### Page text
§ §
Using the Mod 10 algorithm for checking the validity of your customers’ card numbers will help protect your business against fraud or an error on the part of the cardholder and minimize related disputes and losses.
- Display only the last four digits of a repeat customer’s card number. When showing on your website the account information of a returning customer, only display the last four digits of his or her card number. The truncation of the sixteen-digit account number and the displaying of only the last four digits helps minimize e-commerce fraud risk, but it also assures customers that you are taking concrete measures to securely handle their personal information. The last four digits of a card account provide customers with enough information to enable them to identify their card and to determine whether or not to use it or to select another payment method.
§ §
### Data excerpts
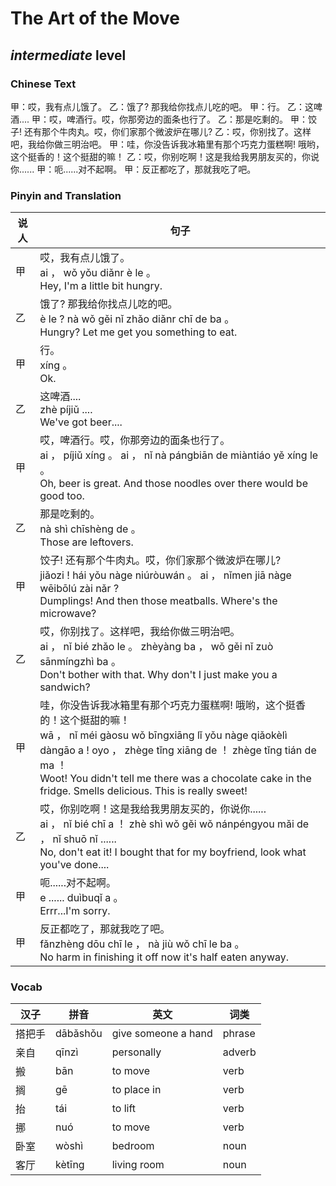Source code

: # The Art of the Move
## *intermediate* level

### Chinese Text
甲：哎，我有点儿饿了。
乙：饿了? 那我给你找点儿吃的吧。
甲：行。
乙：这啤酒....
甲：哎，啤酒行。哎，你那旁边的面条也行了。
乙：那是吃剩的。
甲：饺子! 还有那个牛肉丸。哎，你们家那个微波炉在哪儿?
乙：哎，你别找了。这样吧，我给你做三明治吧。
甲：哇，你没告诉我冰箱里有那个巧克力蛋糕啊! 哦哟，这个挺香的！这个挺甜的嘛！
乙：哎，你别吃啊！这是我给我男朋友买的，你说你......
甲：呃......对不起啊。
甲：反正都吃了，那就我吃了吧。

### Pinyin and Translation
|说人|句子|
|----|----|
|甲|哎，我有点儿饿了。<br />ai ， wǒ yǒu diǎnr è le 。<br />Hey, I'm a little bit hungry.|
|乙|饿了? 那我给你找点儿吃的吧。<br />è le ? nà wǒ gěi nǐ zhǎo diǎnr chī de ba 。<br />Hungry? Let me get you something to eat.|
|甲|行。<br />xíng 。<br />Ok.|
|乙|这啤酒....<br />zhè píjiǔ ....<br />We've got beer....|
|甲|哎，啤酒行。哎，你那旁边的面条也行了。<br />ai ， píjiǔ xíng 。 ai ， nǐ nà pángbiān de miàntiáo yě xíng le 。<br />Oh, beer is great. And those noodles over there would be good too.|
|乙|那是吃剩的。<br />nà shì chīshèng de 。<br />Those are leftovers.|
|甲|饺子! 还有那个牛肉丸。哎，你们家那个微波炉在哪儿?<br />jiǎozi ! hái yǒu nàge niúròuwán 。 ai ， nǐmen jiā nàge wēibōlú zài nǎr ?<br />Dumplings! And then those meatballs. Where's the microwave?|
|乙|哎，你别找了。这样吧，我给你做三明治吧。<br />ai ， nǐ bié zhǎo le 。 zhèyàng ba ， wǒ gěi nǐ zuò sānmíngzhì ba 。<br />Don't bother with that. Why don't I just make you a sandwich?|
|甲|哇，你没告诉我冰箱里有那个巧克力蛋糕啊! 哦哟，这个挺香的！这个挺甜的嘛！<br />wā ， nǐ méi gàosu wǒ bīngxiāng lǐ yǒu nàge qiǎokèlì dàngāo a ! oyo ， zhège tǐng xiāng de ！ zhège tǐng tián de ma ！<br />Woot! You didn't tell me there was a chocolate cake in the fridge. Smells delicious. This is really sweet!|
|乙|哎，你别吃啊！这是我给我男朋友买的，你说你......<br />ai ， nǐ bié chī a ！ zhè shì wǒ gěi wǒ nánpéngyou mǎi de ， nǐ shuō nǐ ......<br />No, don't eat it! I bought that for my boyfriend, look what you've done....|
|甲|呃......对不起啊。<br />e ...... duìbuqǐ a 。<br />Errr...I'm sorry.|
|甲|反正都吃了，那就我吃了吧。<br />fǎnzhèng dōu chī le ， nà jiù wǒ chī le ba 。<br />No harm in finishing it off now it's half eaten anyway.|
### Vocab
|汉子|拼音|英文|词类|
|----|----|----|----|
|搭把手|dābǎshǒu|give someone a hand|phrase|
|亲自|qīnzì|personally|adverb|
|搬|bān|to move|verb|
|搁|gē|to place in|verb|
|抬|tái|to lift|verb|
|挪|nuó|to move|verb|
|卧室|wòshì|bedroom|noun|
|客厅|kètīng|living room|noun|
§ §
### Required action
Write out the passage of the card-security text between "- Display only" and "another payment method.", inclusive. The records come from a separate source.

### Output of the task
- Display only the last four digits of a repeat customer’s card number. When showing on your website the account information of a returning customer, only display the last four digits of his or her card number. The truncation of the sixteen-digit account number and the displaying of only the last four digits helps minimize e-commerce fraud risk, but it also assures customers that you are taking concrete measures to securely handle their personal information. The last four digits of a card account provide customers with enough information to enable them to identify their card and to determine whether or not to use it or to select another payment method.